In TLE, many seizures, known as focal seizures, originate in one part of the brain and are evident on electroencephalography (EEG) scans that show the brain’s electrical activity. These seizures can result in symptoms such as twitching or a strange taste or smell, and many people with TLE might not be aware that these symptoms are seizures. Sometimes, focal seizures can spread throughout the entire brain becoming generalised, resulting in involuntary muscle spasms, or convulsions, that affect the limbs and other parts of the body as well as loss of consciousness.
Turning on the mossy cells
When Dr. Soltesz’ group detected focal seizures on the mice’s EEG scans, they turned mossy cells on or off to see whether they had any effect on the seizures. The researchers found that turning on the cells prevented the focal seizures from transitioning into convulsive ones. When the mossy cells were turned off, however, convulsive seizures were more likely to occur. Mossy cells had only a minor effect on the occurrence of focal seizures.
“This was the first time we were able to show specifically that mossy cell activity can control convulsive seizures,” said Anh Bui, an M.D., Ph.D. student at the University of California-Irvine, and first author of the paper. “These mice were missing most of their mossy cells, yet we were able to see effects just by manipulating the small number of surviving cells.”
People with TLE often experience temporary changes in thinking and long-term problems with memory. Dr. Soltesz and his colleagues looked at the role of mossy cells in two specific types of memory: object recognition and spatial memory, which refers to identifying where objects are located and navigating around the environment. In these experiments, the mice were placed in a chamber with two identical items. The following day, one of the items was replaced with a different one (to test for object recognition) or moved to a different location (to test for spatial memory).

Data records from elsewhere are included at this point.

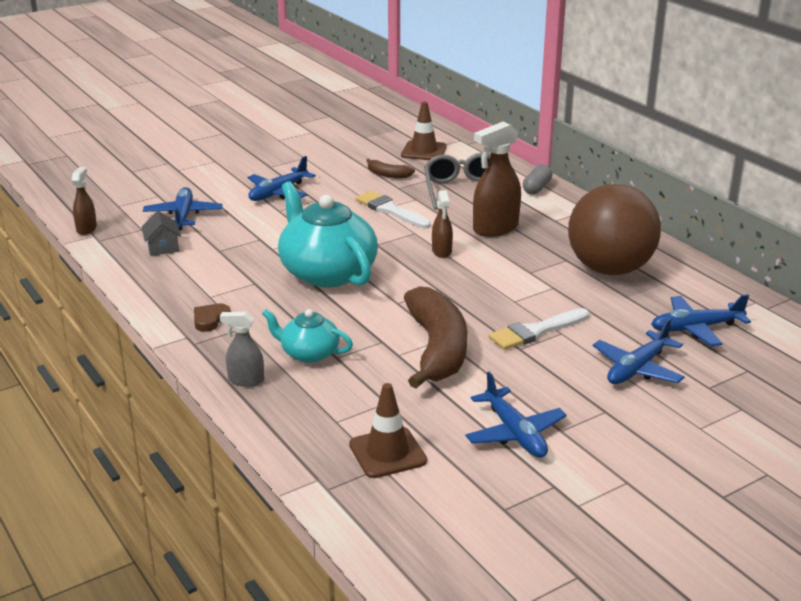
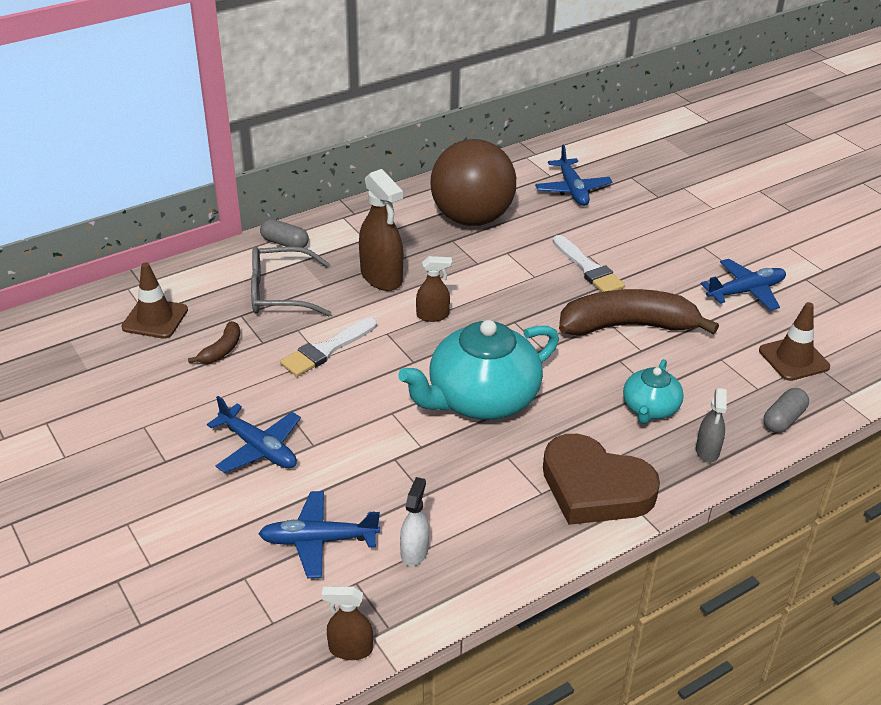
camera: 90 degrees left, 10 degrees up
(163, 247) = (414, 551): grey house -> white spray bottle
(210, 320) = (595, 487): brown heart -> brown heart, size x2.44
(285, 432) = (783, 419): none -> grey capsule
(637, 369) = (639, 224): blue plane -> none

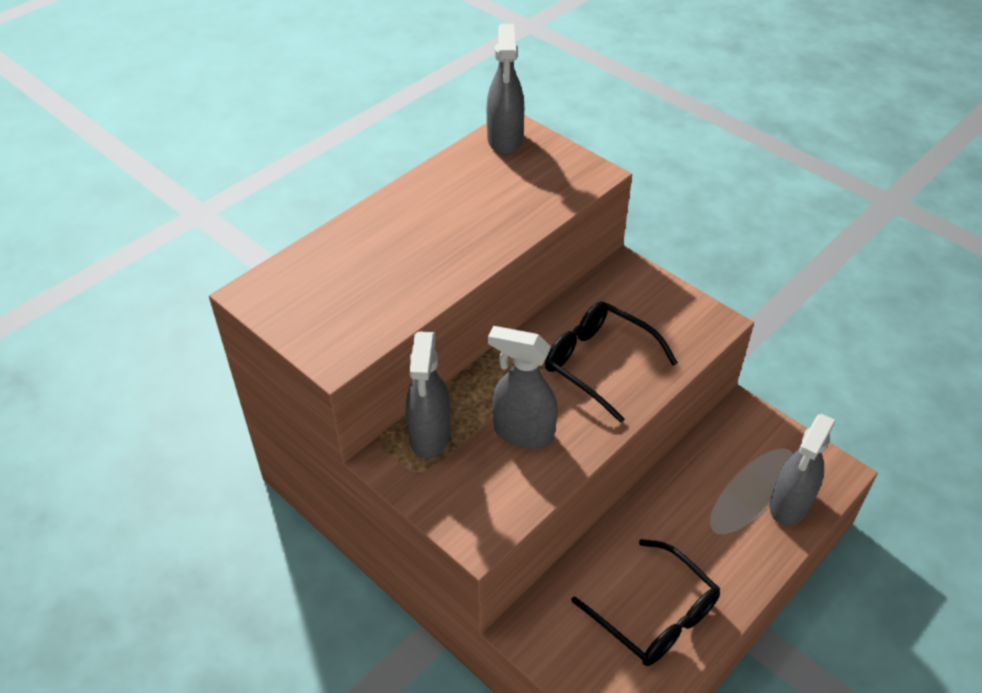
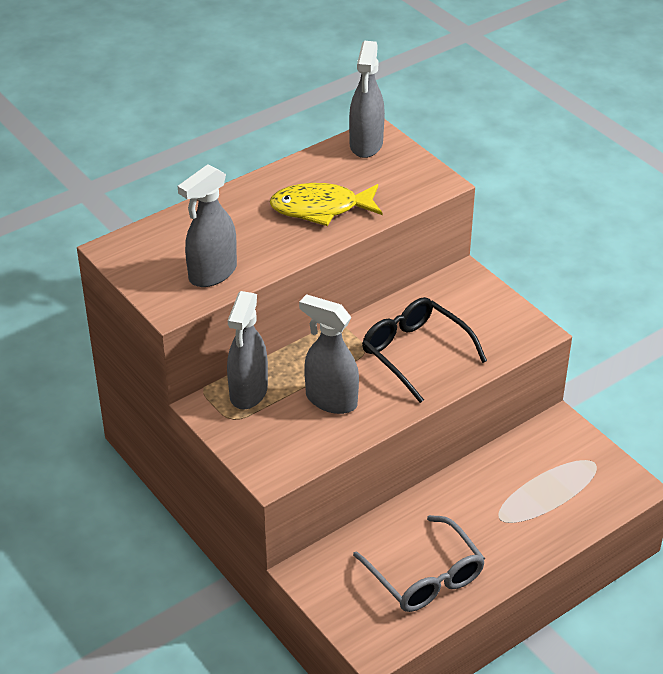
camera: 10 degrees right, 5 degrees down
(476, 217) = (321, 208): none -> yellow fish
(656, 616) = (426, 577): black glasses -> grey glasses
(789, 505) = (578, 507): grey spray bottle -> grey spray bottle (212, 274)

The epileptic mice had trouble with spatial memory tasks but their ability to recognise objects was unaffected. In addition, turning off mossy cells in healthy mice also led to problems with spatial memory in those animals. These findings suggest that a decrease in mossy cells may lead to convulsive seizures as well as memory deficits.
More research is needed to further understand the role of mossy cells in seizure progression as well as their effects early in the disease.